Since 1976, the presidential public financing system included matching funds for small contributions in primaries and equal grants for the two general election nominees. Beginning with George W. Bush rejecting public matching funds in the 2000 primary campaign (and the spending limits that went with them), that system was diminished incrementally until 2008 when Obama's rejection of general election funding spelled its final demise.
The system was far from perfect, but it offered an equal base from which the two presidential candidates could conduct the eight or nine week sprint to the finish. And it would reduce the fundraising frenzy that now surrounds this presidential race.
Witness how Paul Ryan began his tenure as Romney's running mate with a stop at the Venetian Hotel to meet Sheldon Adelson, the billionaire casino magnate who has previously said he will spend up to $100 million to ensure President Obama's defeat. Team Obama, meanwhile, is holding exclusive, coast-to-coast fundraisers in homes of the super-rich, giving face time (with the president, vice president, first lady and various other celebrities) to those who can bring $70,000 or so to the table.

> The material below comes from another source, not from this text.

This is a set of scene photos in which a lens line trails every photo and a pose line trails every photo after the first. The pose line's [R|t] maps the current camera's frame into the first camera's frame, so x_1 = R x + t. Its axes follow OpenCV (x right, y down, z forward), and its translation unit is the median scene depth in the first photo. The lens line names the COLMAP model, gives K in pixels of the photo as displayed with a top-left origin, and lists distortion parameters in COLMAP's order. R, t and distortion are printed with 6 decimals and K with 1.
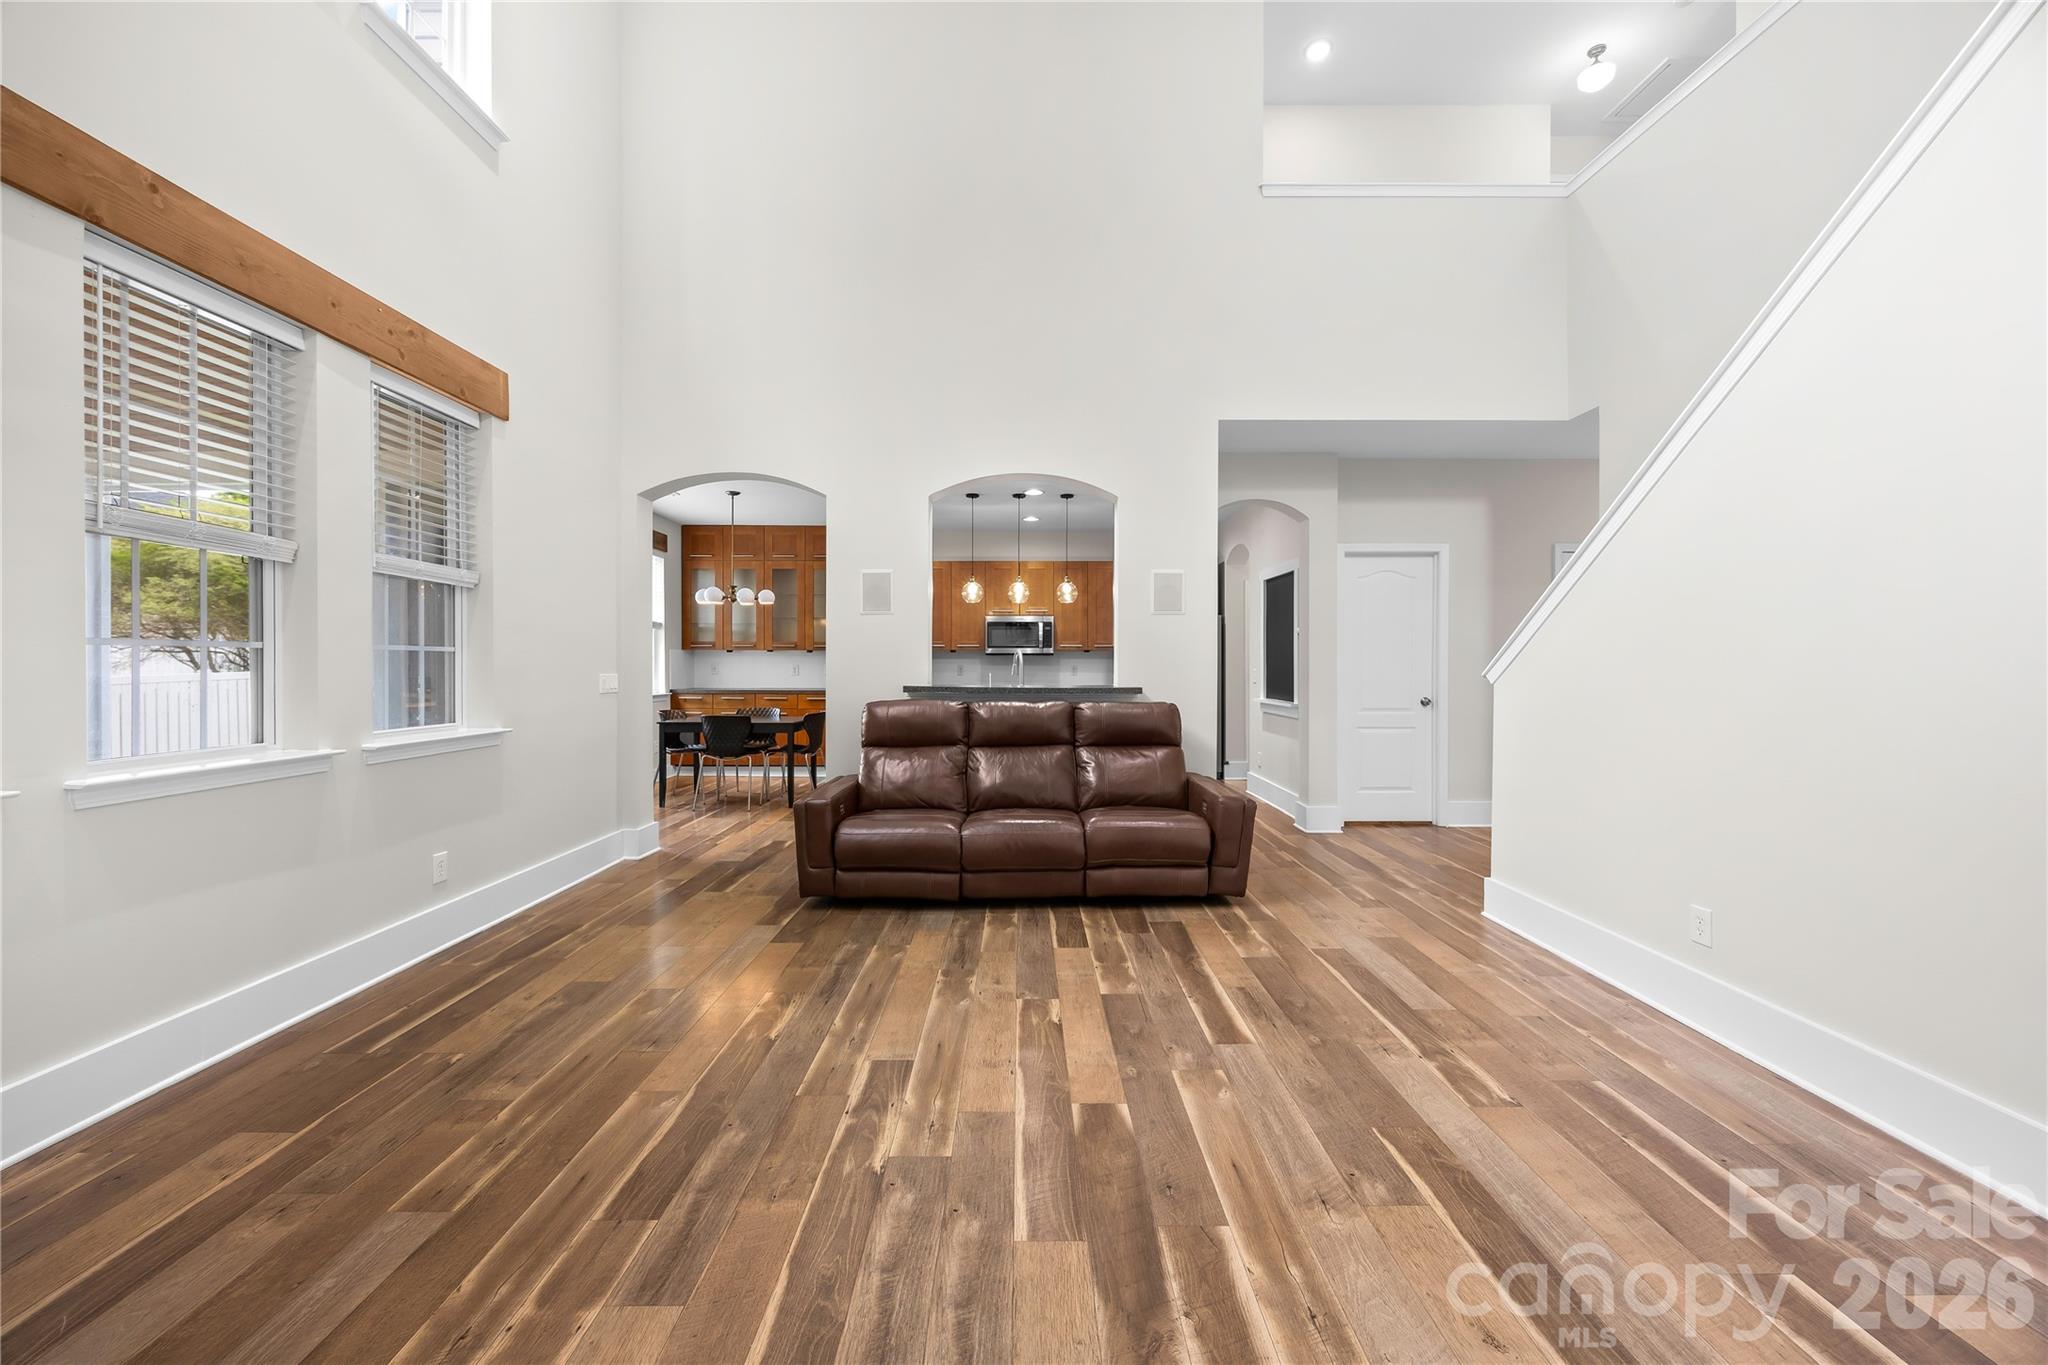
lens RADIAL K [[789.5, 0, 1028.6], [0, 789.5, 673.5], [0, 0, 1]] dist [-0.001967, 0.000426]
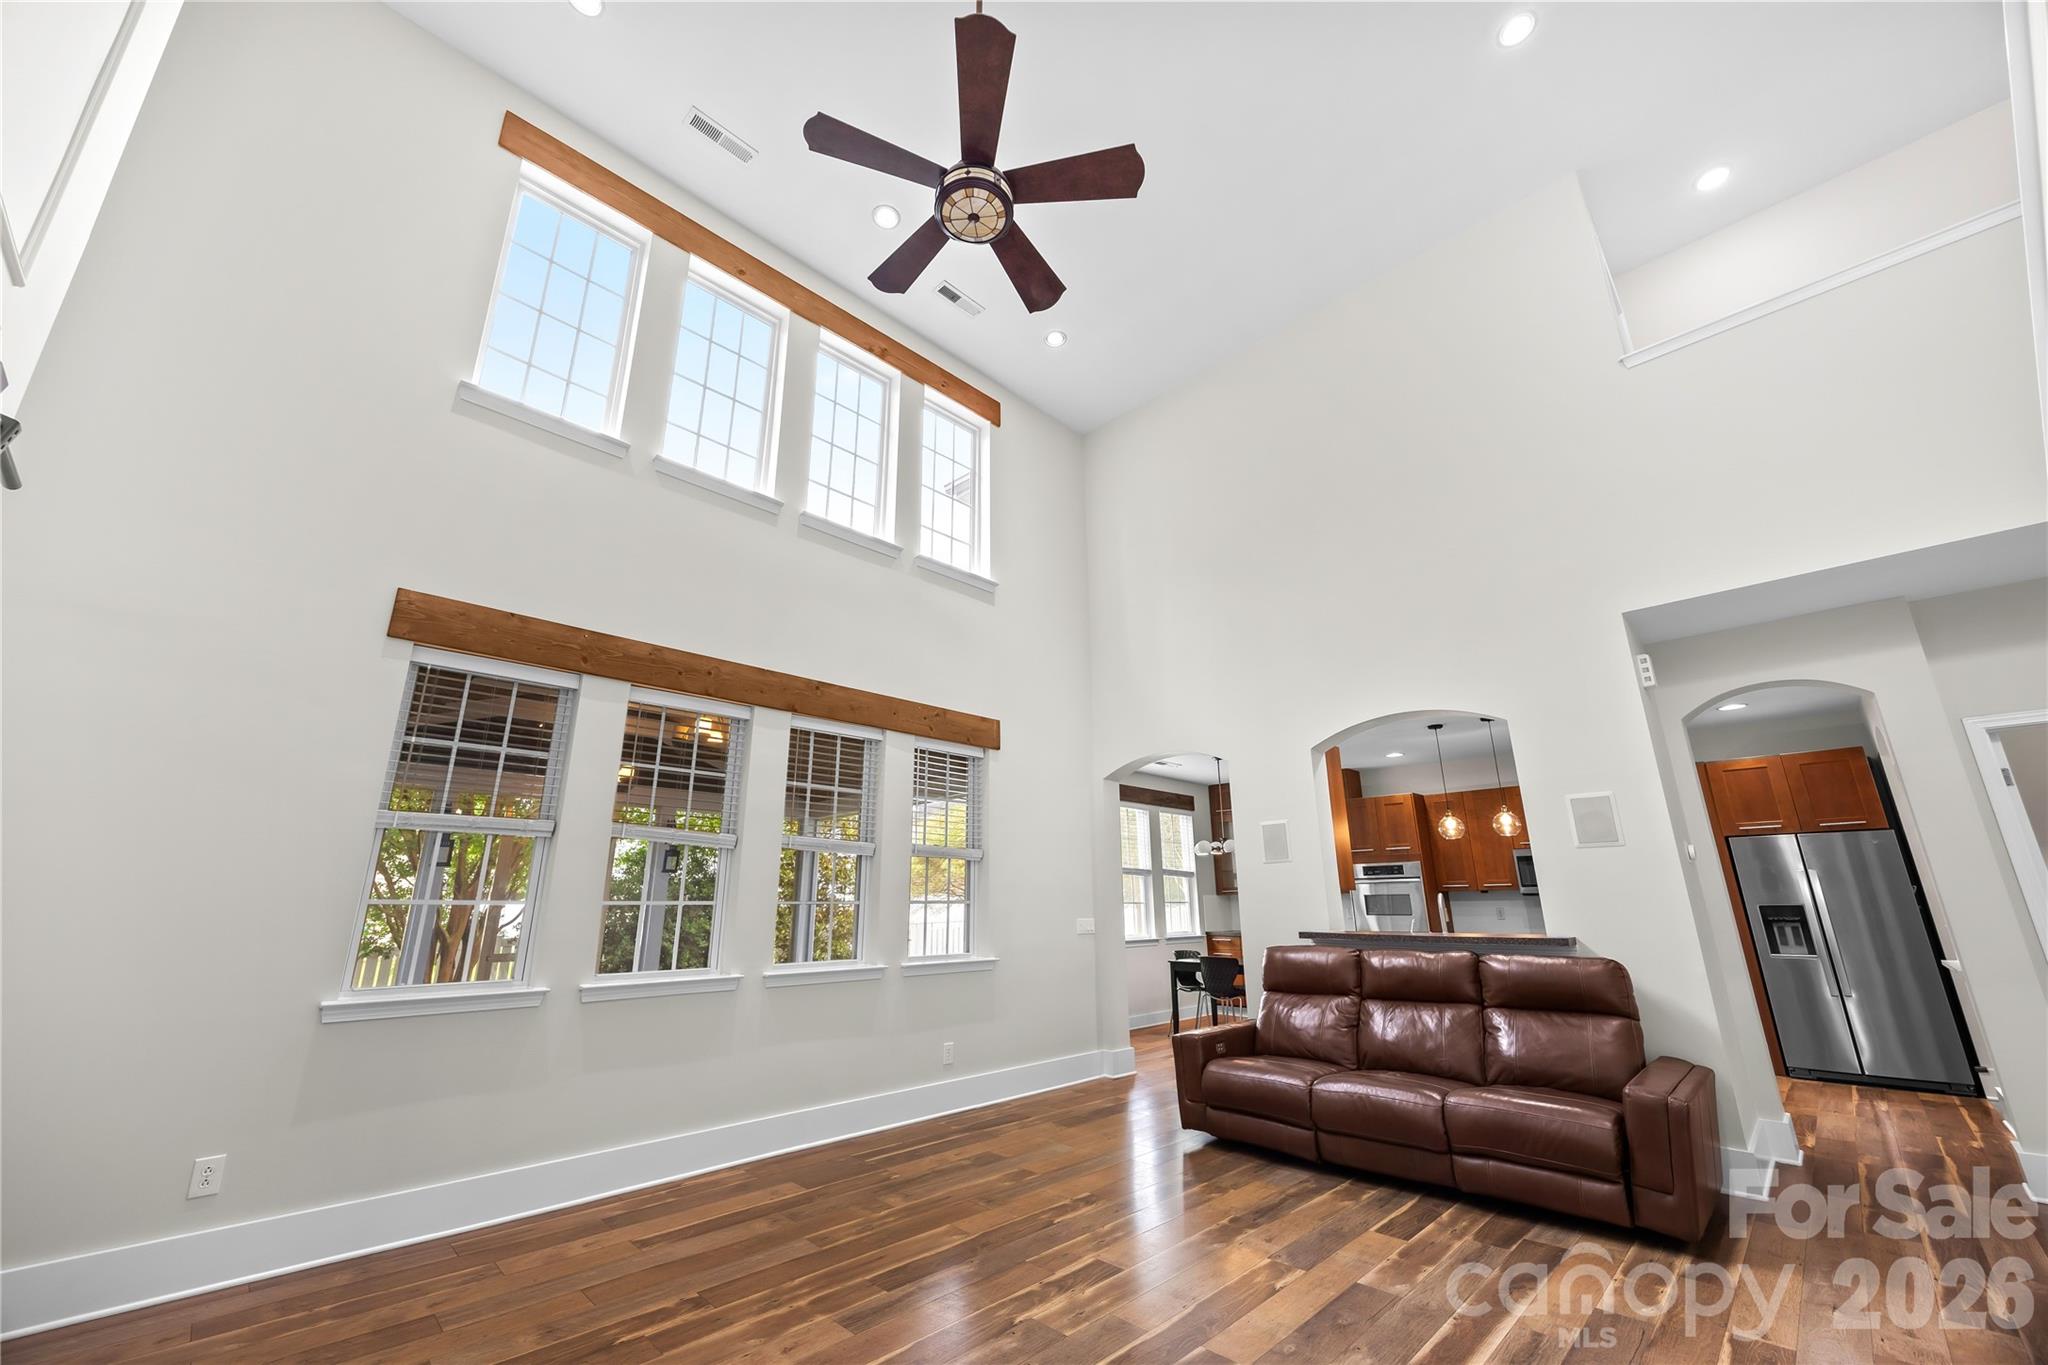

Similarly, a series of judicial and regulatory decisions in recent years has yielded a system in which unlimited funds from virtually any source can be brought directly into the campaign at any time, often with no indication of who is paying the bill. The maze of obscure organizations designed to coordinate these outside efforts and obfuscate their financial sources is just one more example of the cynical efforts of the political class to bend the rules and manipulate the process in hopes of gaining some small advantage on Election Day. It's an attitude that is not lost on an already frustrated electorate that finds little in the political process worthy of respect.
The result is an atmosphere where candidates and parties must raise upwards of $20 million or more each week or risk falling behind. The airwaves are saturated in an unprecedented effort to influence voters in the dozen states up for grabs this year. In the largest of these states (Ohio, Florida, Virginia) the campaigns, super PACs and other shadowy groups have spent an average of nearly $30 million each month since May, levels not seen until late fall in the closest of previous presidential races.
We've reached the point in the campaign where groups running issues ads that identify a candidate would normally have to disclose their donors. But in a cynical move, groups like the U.S. Chamber of Commerce and Crossroads GPS readily admit to employing evasive tactics which, ironically, require that they take a more aggressive position for or against the candidate, in exchange for which they may completely dodge disclosure of their donors.
Meanwhile, we move toward fall pretending that our campaign finance system remains sound and will protect us when, in some key respects, the rules and disclosure that the Citizens United decision, and the entire system, depends on no longer exist.
Partisan advantage appears to have replaced institutional dysfunction as the driving forces behind the eroding disclosure of those "paying the piper" in this election. The question is whether and when enough people will engage their representatives and collectively demand more authentic dialogue and intellectually honest leadership from lawmakers in Washington. If there is to be any hope of change, this is step No. 1. Otherwise, we shouldn't be surprised when, come 2013, we start hearing a new tune, but can't see who's calling it.
Meanwhile, Romney, Obama, their parties and the outside groups that support them are all locked in an exhaustive race for funds. While Romney has done well compared to Obama in the last few months, the Obama campaign has raised far more overall this cycle. Both camps will have enough money to get their message out, but only one will win the election. In the end, money may not be the only reason, but if history is any indication, whichever candidate raises more of it will likely be our next president.